O projeto nasce em diálogo com experiências internacionais que tratam de reparação histórica frente ao cenário de exclusão devido raça e gênero no audiovisual. São exemplos de programas já existentes o Diversity at Berlinale e Diversity in Cannes.
A CONSTRUÇÃO DA NOSSA PRÓPRIA NARRATIVA
Em 20 de novembro (Dia da Consciência Negra), o Nicho 54 lançou o Nicho Novembro, uma iniciativa que reúne mostra de filmes, workshops e uma masterclass com Maria Angela de Jesus, diretora brasileira de produções originais da Netflix no Brasil (saiba mais sobre evento que acontece dia 30 no final do texto). Todas as atividades são gratuitas.
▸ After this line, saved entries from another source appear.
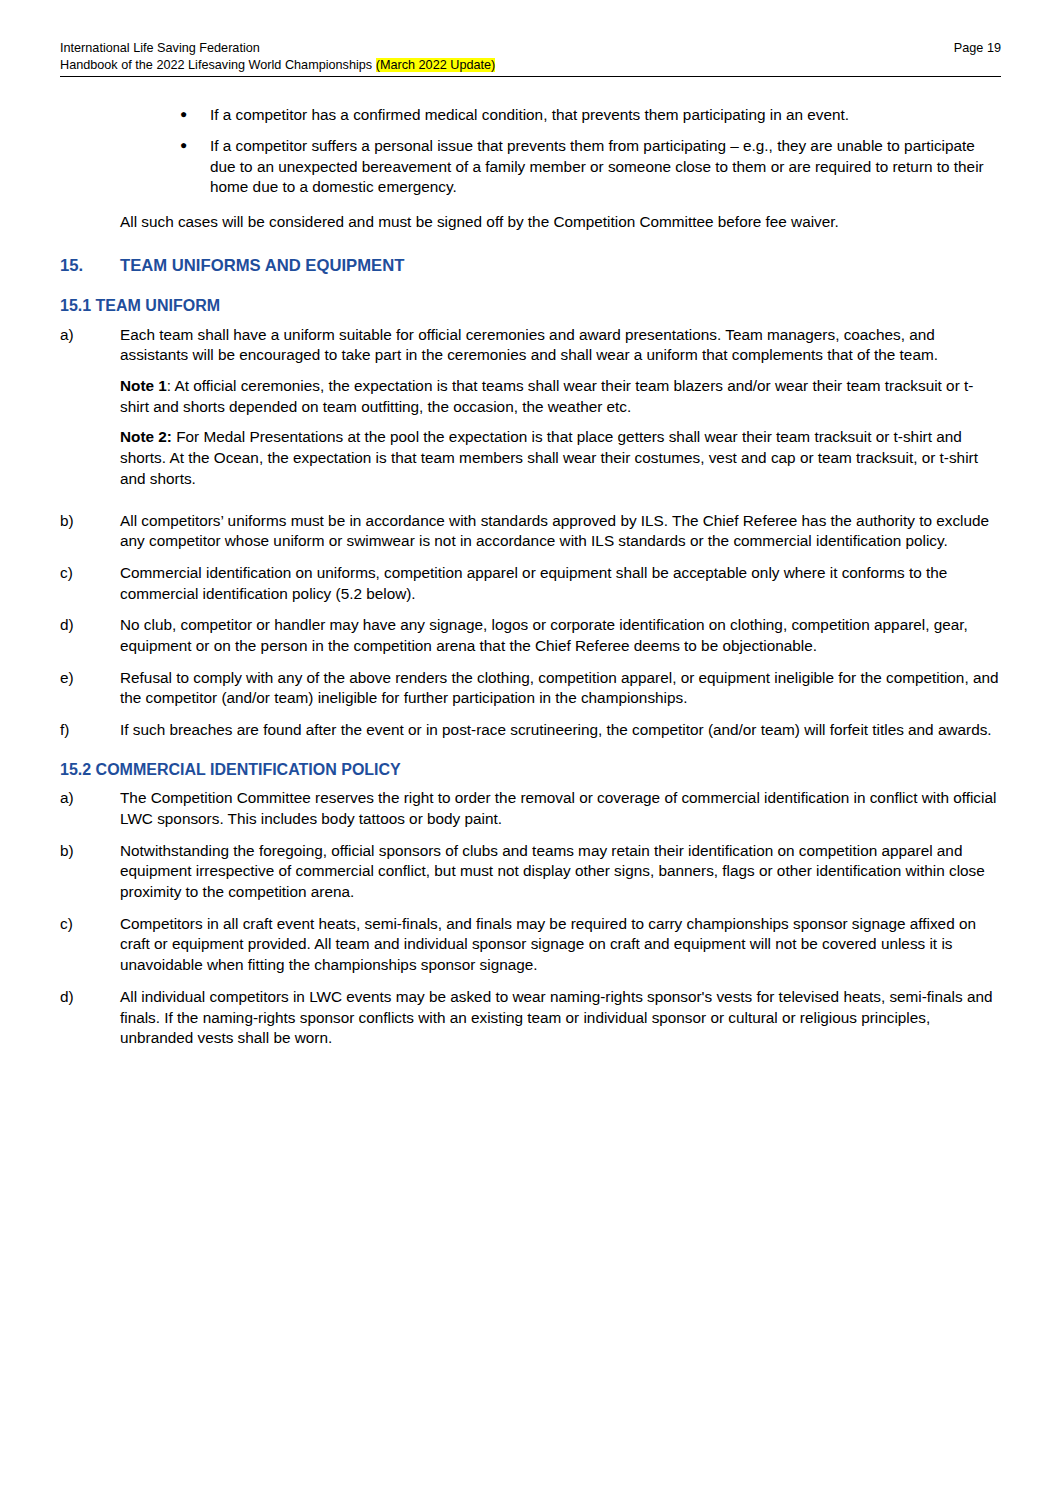International Life Saving Federation
Handbook of the 2022 Lifesaving World Championships (March 2022 Update)
Page 19
If a competitor has a confirmed medical condition, that prevents them participating in an event.
If a competitor suffers a personal issue that prevents them from participating – e.g., they are unable to participate due to an unexpected bereavement of a family member or someone close to them or are required to return to their home due to a domestic emergency.
All such cases will be considered and must be signed off by the Competition Committee before fee waiver.
15. TEAM UNIFORMS AND EQUIPMENT
15.1 TEAM UNIFORM
a)
Each team shall have a uniform suitable for official ceremonies and award presentations. Team managers, coaches, and assistants will be encouraged to take part in the ceremonies and shall wear a uniform that complements that of the team.
Note 1: At official ceremonies, the expectation is that teams shall wear their team blazers and/or wear their team tracksuit or t-shirt and shorts depended on team outfitting, the occasion, the weather etc.
Note 2: For Medal Presentations at the pool the expectation is that place getters shall wear their team tracksuit or t-shirt and shorts. At the Ocean, the expectation is that team members shall wear their costumes, vest and cap or team tracksuit, or t-shirt and shorts.
b)
All competitors’ uniforms must be in accordance with standards approved by ILS. The Chief Referee has the authority to exclude any competitor whose uniform or swimwear is not in accordance with ILS standards or the commercial identification policy.
c)
Commercial identification on uniforms, competition apparel or equipment shall be acceptable only where it conforms to the commercial identification policy (5.2 below).
d)
No club, competitor or handler may have any signage, logos or corporate identification on clothing, competition apparel, gear, equipment or on the person in the competition arena that the Chief Referee deems to be objectionable.
e)
Refusal to comply with any of the above renders the clothing, competition apparel, or equipment ineligible for the competition, and the competitor (and/or team) ineligible for further participation in the championships.
f)
If such breaches are found after the event or in post-race scrutineering, the competitor (and/or team) will forfeit titles and awards.
15.2 COMMERCIAL IDENTIFICATION POLICY
a)
The Competition Committee reserves the right to order the removal or coverage of commercial identification in conflict with official LWC sponsors. This includes body tattoos or body paint.
b)
Notwithstanding the foregoing, official sponsors of clubs and teams may retain their identification on competition apparel and equipment irrespective of commercial conflict, but must not display other signs, banners, flags or other identification within close proximity to the competition arena.
c)
Competitors in all craft event heats, semi-finals, and finals may be required to carry championships sponsor signage affixed on craft or equipment provided. All team and individual sponsor signage on craft and equipment will not be covered unless it is unavoidable when fitting the championships sponsor signage.
d)
All individual competitors in LWC events may be asked to wear naming-rights sponsor's vests for televised heats, semi-finals and finals. If the naming-rights sponsor conflicts with an existing team or individual sponsor or cultural or religious principles, unbranded vests shall be worn.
A ação tem correalização da Spcine, apoio do Projeto Paradiso, uma iniciativa do Instituto Olga Rabinovich, e acontece no Jardin do Centro, espaço que inclui café, sala de cinema e coworking no centro de São Paulo. O local também abriga a residência da Emerge.
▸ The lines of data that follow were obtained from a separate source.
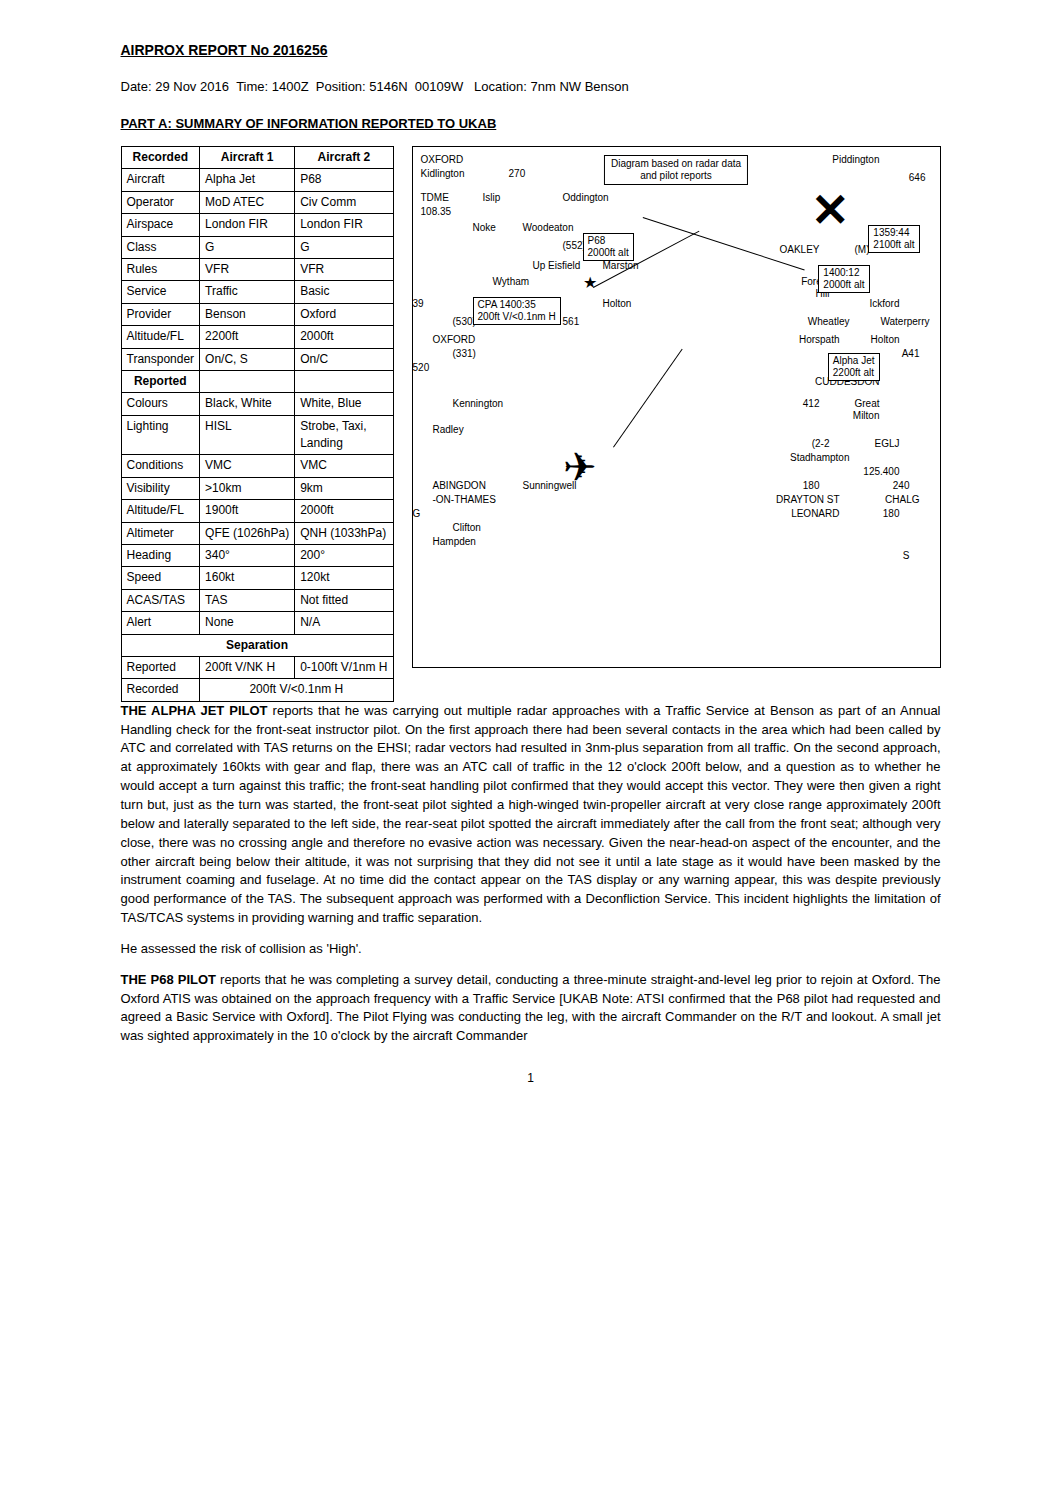AIRPROX REPORT No 2016256
Date: 29 Nov 2016 Time: 1400Z Position: 5146N 00109W Location: 7nm NW Benson
PART A: SUMMARY OF INFORMATION REPORTED TO UKAB
| Recorded | Aircraft 1 | Aircraft 2 |
| --- | --- | --- |
| Aircraft | Alpha Jet | P68 |
| Operator | MoD ATEC | Civ Comm |
| Airspace | London FIR | London FIR |
| Class | G | G |
| Rules | VFR | VFR |
| Service | Traffic | Basic |
| Provider | Benson | Oxford |
| Altitude/FL | 2200ft | 2000ft |
| Transponder | On/C, S | On/C |
| Reported | | |
| Colours | Black, White | White, Blue |
| Lighting | HISL | Strobe, Taxi, Landing |
| Conditions | VMC | VMC |
| Visibility | >10km | 9km |
| Altitude/FL | 1900ft | 2000ft |
| Altimeter | QFE (1026hPa) | QNH (1033hPa) |
| Heading | 340° | 200° |
| Speed | 160kt | 120kt |
| ACAS/TAS | TAS | Not fitted |
| Alert | None | N/A |
| Separation |
| Reported | 200ft V/NK H | 0-100ft V/1nm H |
| Recorded | 200ft V/<0.1nm H |
Diagram based on radar data
and pilot reports
OXFORD
Kidlington
270
Piddington
646
TDME
108.35
Islip
Oddington
Noke
Woodeaton
(552)
OAKLEY
(M)
Up Eisfield
Marston
Wytham
Forest
Hill
39
Holton
Ickford
(530)
561
Wheatley
Waterperry
OXFORD
(331)
Horspath
Holton
A41
520
CUDDESDON
Kennington
412
Great
Milton
Radley
(2-2
EGLJ
Stadhampton
125.400
ABINGDON
Sunningwell
180
240
-ON-THAMES
DRAYTON ST
CHALG
G
LEONARD
180
Clifton
Hampden
S
P68
2000ft alt
1359:44
2100ft alt
1400:12
2000ft alt
CPA 1400:35
200ft V/<0.1nm H
Alpha Jet
2200ft alt
✕
★
✈
THE ALPHA JET PILOT reports that he was carrying out multiple radar approaches with a Traffic Service at Benson as part of an Annual Handling check for the front-seat instructor pilot. On the first approach there had been several contacts in the area which had been called by ATC and correlated with TAS returns on the EHSI; radar vectors had resulted in 3nm-plus separation from all traffic. On the second approach, at approximately 160kts with gear and flap, there was an ATC call of traffic in the 12 o'clock 200ft below, and a question as to whether he would accept a turn against this traffic; the front-seat handling pilot confirmed that they would accept this vector. They were then given a right turn but, just as the turn was started, the front-seat pilot sighted a high-winged twin-propeller aircraft at very close range approximately 200ft below and laterally separated to the left side, the rear-seat pilot spotted the aircraft immediately after the call from the front seat; although very close, there was no crossing angle and therefore no evasive action was necessary. Given the near-head-on aspect of the encounter, and the other aircraft being below their altitude, it was not surprising that they did not see it until a late stage as it would have been masked by the instrument coaming and fuselage. At no time did the contact appear on the TAS display or any warning appear, this was despite previously good performance of the TAS. The subsequent approach was performed with a Deconfliction Service. This incident highlights the limitation of TAS/TCAS systems in providing warning and traffic separation.
He assessed the risk of collision as 'High'.
THE P68 PILOT reports that he was completing a survey detail, conducting a three-minute straight-and-level leg prior to rejoin at Oxford. The Oxford ATIS was obtained on the approach frequency with a Traffic Service [UKAB Note: ATSI confirmed that the P68 pilot had requested and agreed a Basic Service with Oxford]. The Pilot Flying was conducting the leg, with the aircraft Commander on the R/T and lookout. A small jet was sighted approximately in the 10 o'clock by the aircraft Commander
1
Na abertura do Nicho Novembro, o coletivo realizou um bate papo com profissionais e estudantes de audiovisual. Na sequência, com o intuito de contar novas narrativas e reforçar a mensagem sobre a potência negra, foi realizada uma exibição do longa Cleopatra Jones, dirigido por Jack Starrett.
Lançado em 1971, a trama conta as aventuras da heroína homônima que usa o trabalho de supermodelo para viajar para lugares exóticos e realizar missões secretas para o governo americano. Ela também desmascara policiais racistas e é orgulho de sua comunidade.
No filme, quem dá vida a personagem é a atriz Tamara Dobson, ícone do “Black Is Beautiful” que também era modelo e participou de campanhas para marcas como Revlon, Fabergé e Chanel.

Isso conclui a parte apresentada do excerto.